====== SUPPLIED RECORDS ======

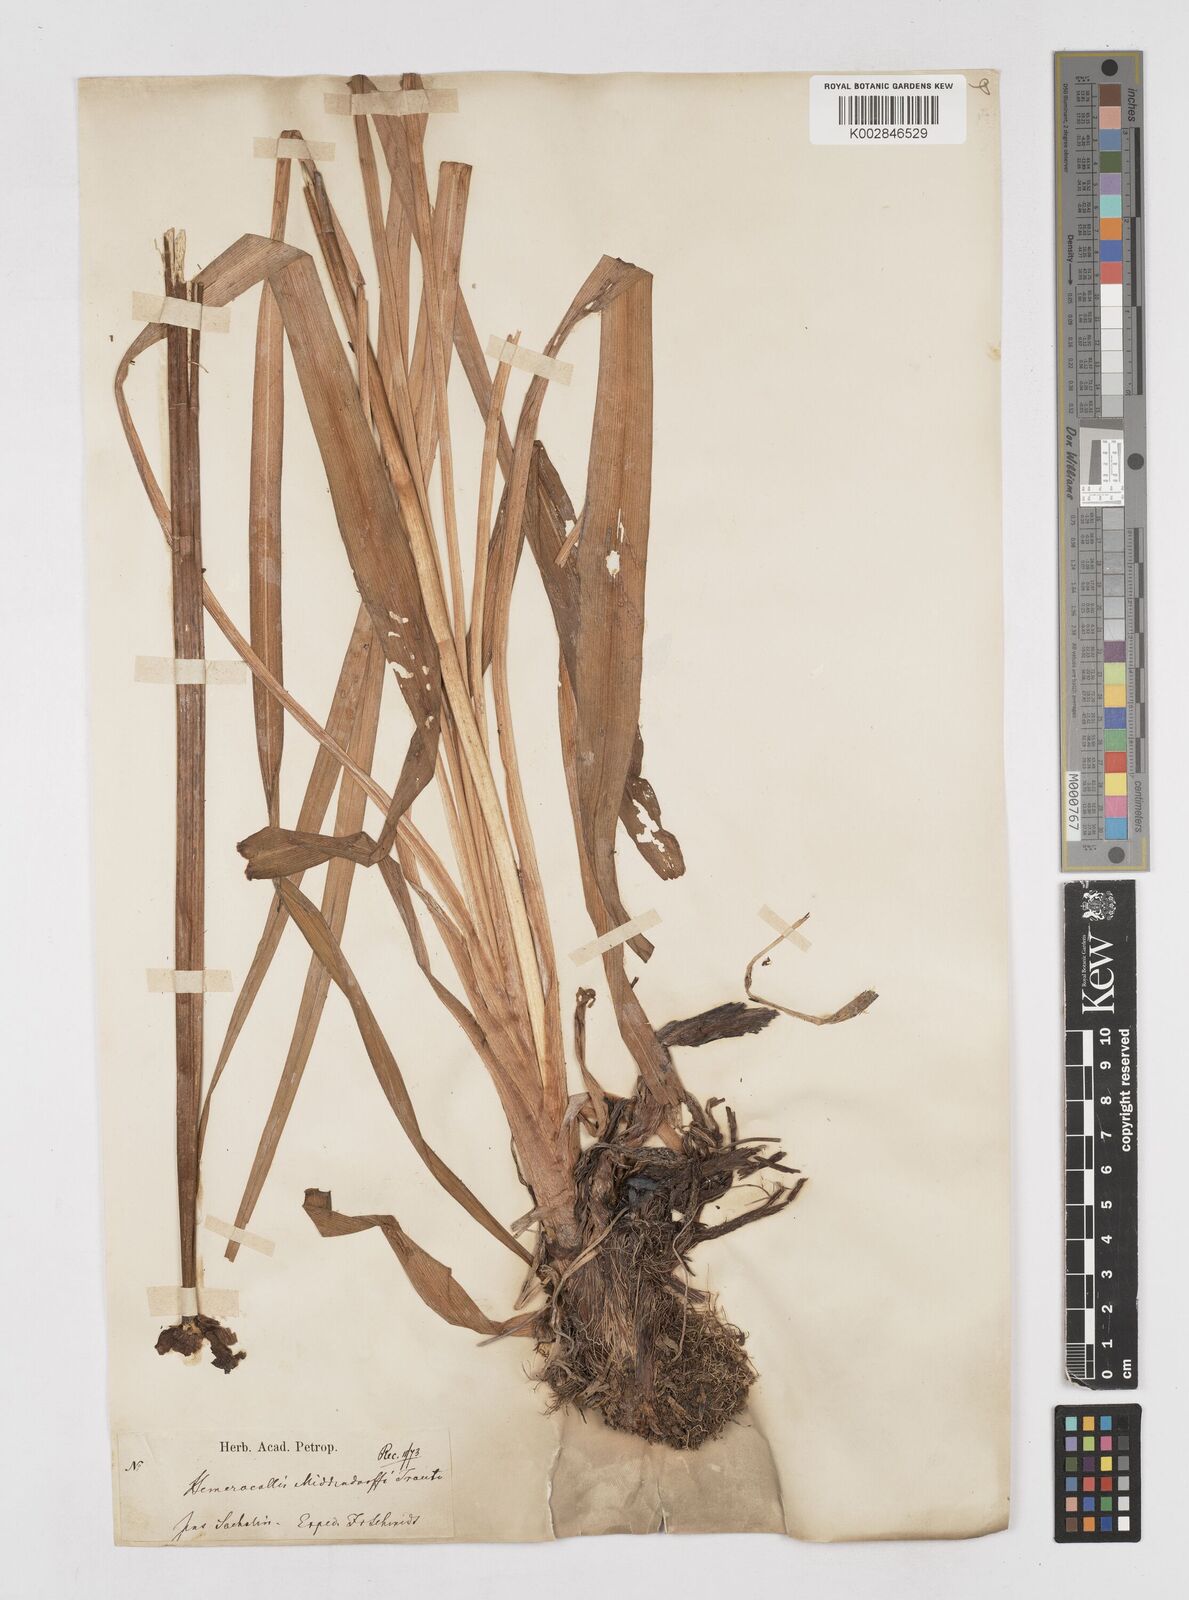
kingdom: Plantae
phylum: Tracheophyta
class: Liliopsida
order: Asparagales
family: Asphodelaceae
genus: Hemerocallis
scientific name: Hemerocallis middendorffii
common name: Amur day-lily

======

Repeat every line of the rows above word for word, leaving the pictures out of your answer.

kingdom: Plantae
phylum: Tracheophyta
class: Liliopsida
order: Asparagales
family: Asphodelaceae
genus: Hemerocallis
scientific name: Hemerocallis middendorffii
common name: Amur day-lily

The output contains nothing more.